Italian screen ‘goddess’ who became a Unesco ambassador
When Claudia Cardinale was 18, she attended an event to find “the most beautiful Italian girl in Tunisia”. She had only gone to watch, said The Daily Telegraph, but she was plucked out of the crowd – and declared the winner. The vote had been organised by the Italian film industry, and before long Cardinale was a star – one of only a handful in Italy to achieve global fame. She won numerous awards, and critics and directors vied to encapsulate her appeal – feline, elusive, fierce, passionate, sensuous. Bob Dylan featured her on the original gatefold for his 1966 album “Blonde on Blonde”; and several of her co-stars fell in love with her (she said she’d resisted them all). David Niven – the “perfect English gentleman”, she said, on the set of “The Pink Panther” in 1963 – described her as “Italy’s happiest invention after spaghetti”.

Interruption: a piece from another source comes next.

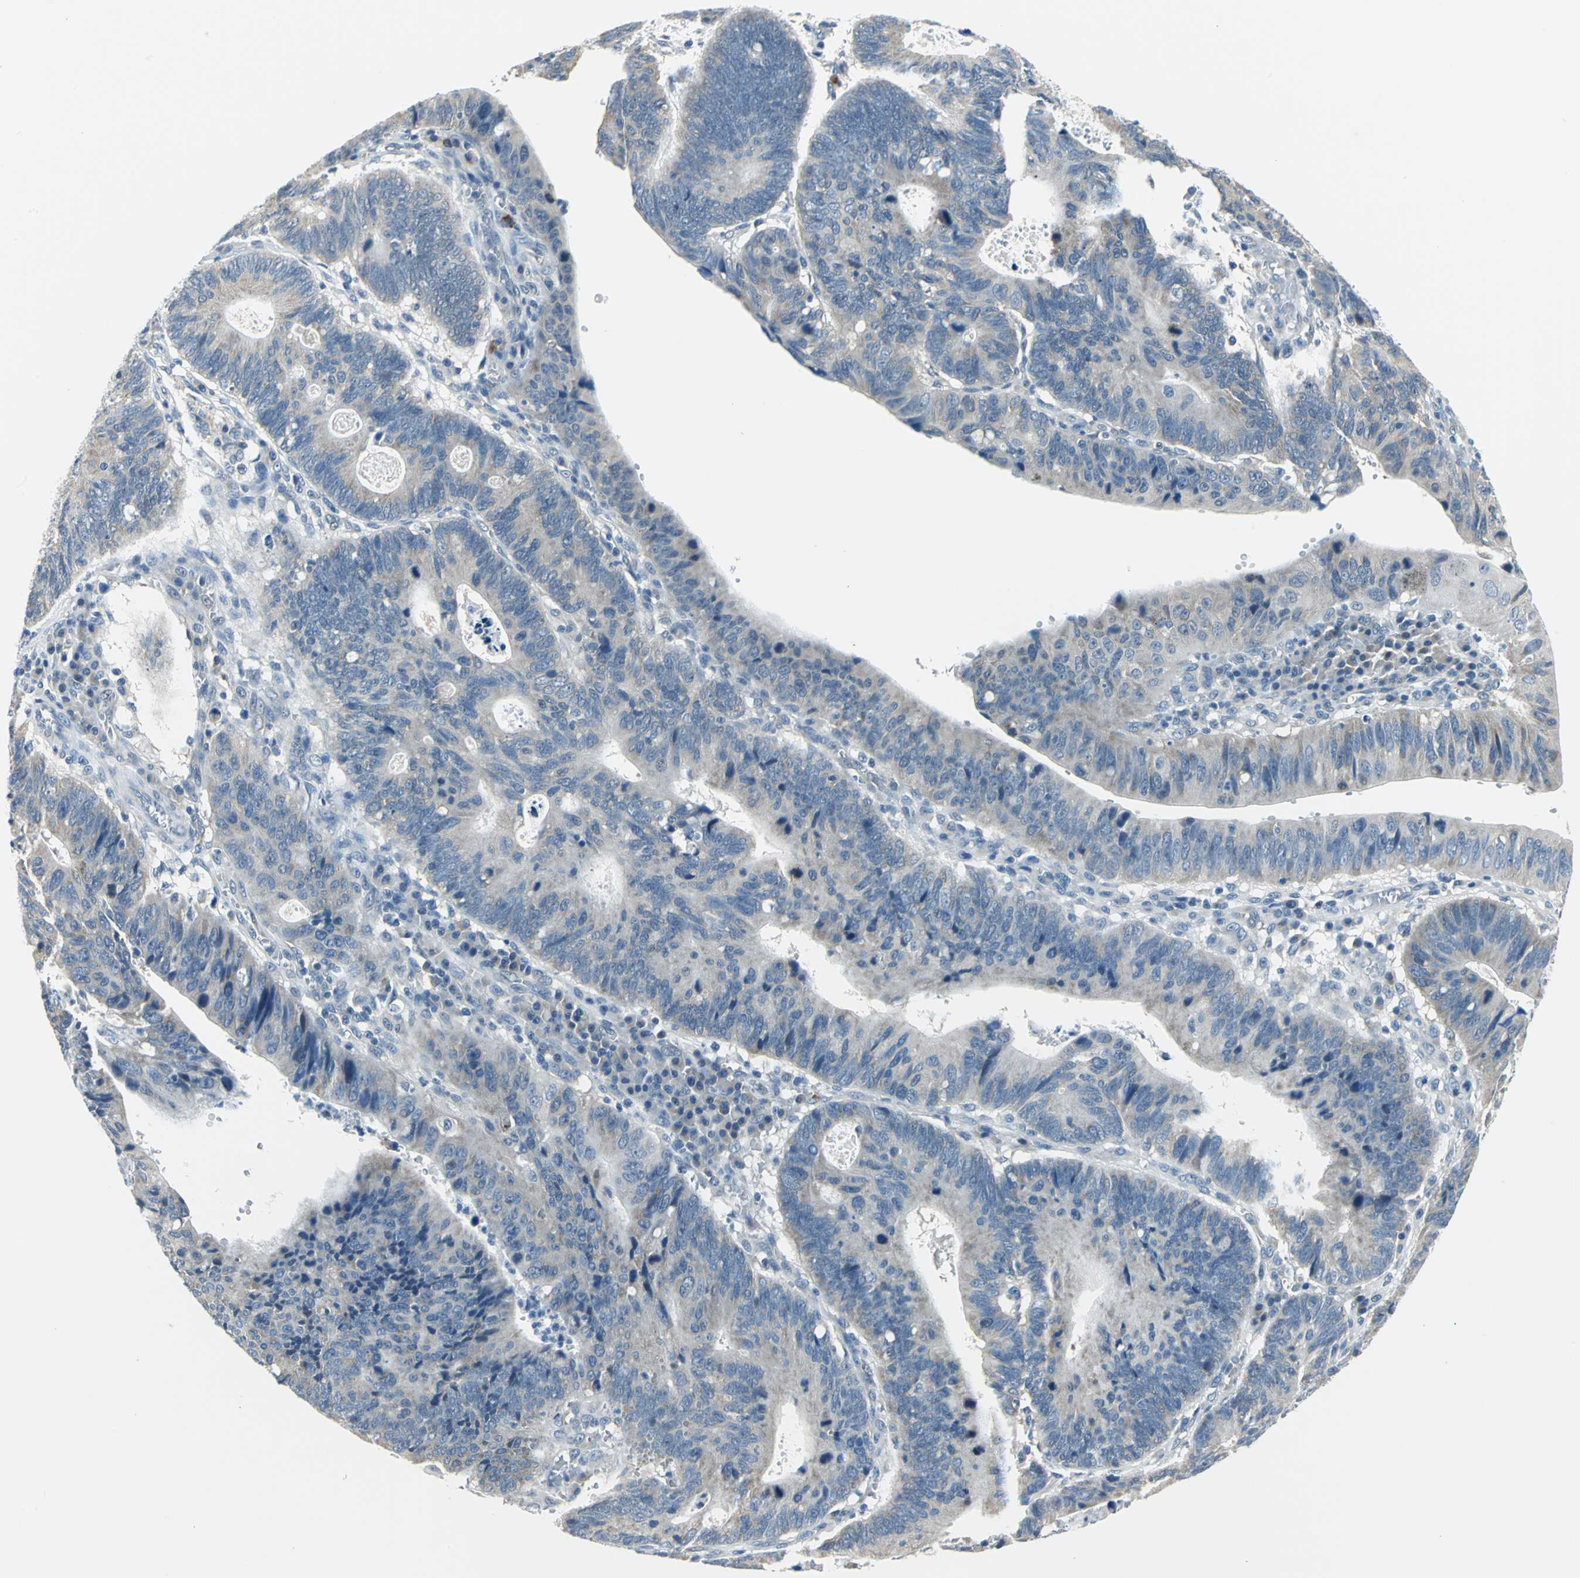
{"staining": {"intensity": "moderate", "quantity": "<25%", "location": "cytoplasmic/membranous"}, "tissue": "stomach cancer", "cell_type": "Tumor cells", "image_type": "cancer", "snomed": [{"axis": "morphology", "description": "Adenocarcinoma, NOS"}, {"axis": "topography", "description": "Stomach"}], "caption": "A brown stain shows moderate cytoplasmic/membranous staining of a protein in human stomach cancer tumor cells.", "gene": "ZNF415", "patient": {"sex": "male", "age": 59}}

Claudia Cardinale was born in Tunisia in 1938, to second-generation immigrants from Sicily, and grew up speaking French and Arabic. Later, she spoke Italian with such a raspy French accent that her voice was dubbed for her first few films. At school in Carthage, she did well academically, but she was a tomboy, prone to getting into scraps, and described in her teens as “silent, weird and wild”. In 1957, she had appeared in a locally shot film, but she had no interest in acting. The prize for the beauty contest, however, was a trip to the Venice Film Festival. Posing in a bikini, she caused a sensation, and was given a place at film school in Rome. She didn’t like it, and was planning to give up on her film career when she found that she was pregnant by her violent, much older boyfriend. She decided to keep the baby, but he wouldn’t support her, so she accepted the offer of a seven-year contract from the producer Franco Cristaldi. He arranged for her to have the baby in secret, and told her to pass her son off as her brother. This left her feeling tormented by guilt; she also said that Cristaldi had ended up controlling every aspect of her life. In the mid-1960s, he persuaded her to marry him, but it did not last. She later had a second child with the left-wing film director Pasquale Squitieri.

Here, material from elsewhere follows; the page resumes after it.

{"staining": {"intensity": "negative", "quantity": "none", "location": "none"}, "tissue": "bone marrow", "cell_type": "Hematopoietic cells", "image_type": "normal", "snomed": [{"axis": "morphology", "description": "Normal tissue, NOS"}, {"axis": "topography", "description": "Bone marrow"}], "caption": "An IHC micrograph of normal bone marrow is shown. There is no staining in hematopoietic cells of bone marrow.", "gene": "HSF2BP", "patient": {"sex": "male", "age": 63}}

By 1958, she was appearing opposite the likes of Marcello Mastroianni; in 1960, Luchino Visconti cast her in “Rocco and His Brothers”, with Alain Delon. Her role in “Cartouche”, with Jean-Paul Belmondo, made her a star in France. Then in 1963, she starred in three major films – Visconti’s “The Leopard”, Fellini’s “8 ½” (in which her voice was heard for the first time) and “The Pink Panther”, her first film in English. Invited to Hollywood, she starred in several films there; but she hated the US industry and went home to focus on European cinema, which led to her role in Sergio Leone’s “Once Upon a Time in the West” (1968). By the 2020s, she had made over 130 films. A heavy smoker who described herself as “average looking”, she lived latterly in France, and worked as a Unesco ambassador for women’s rights.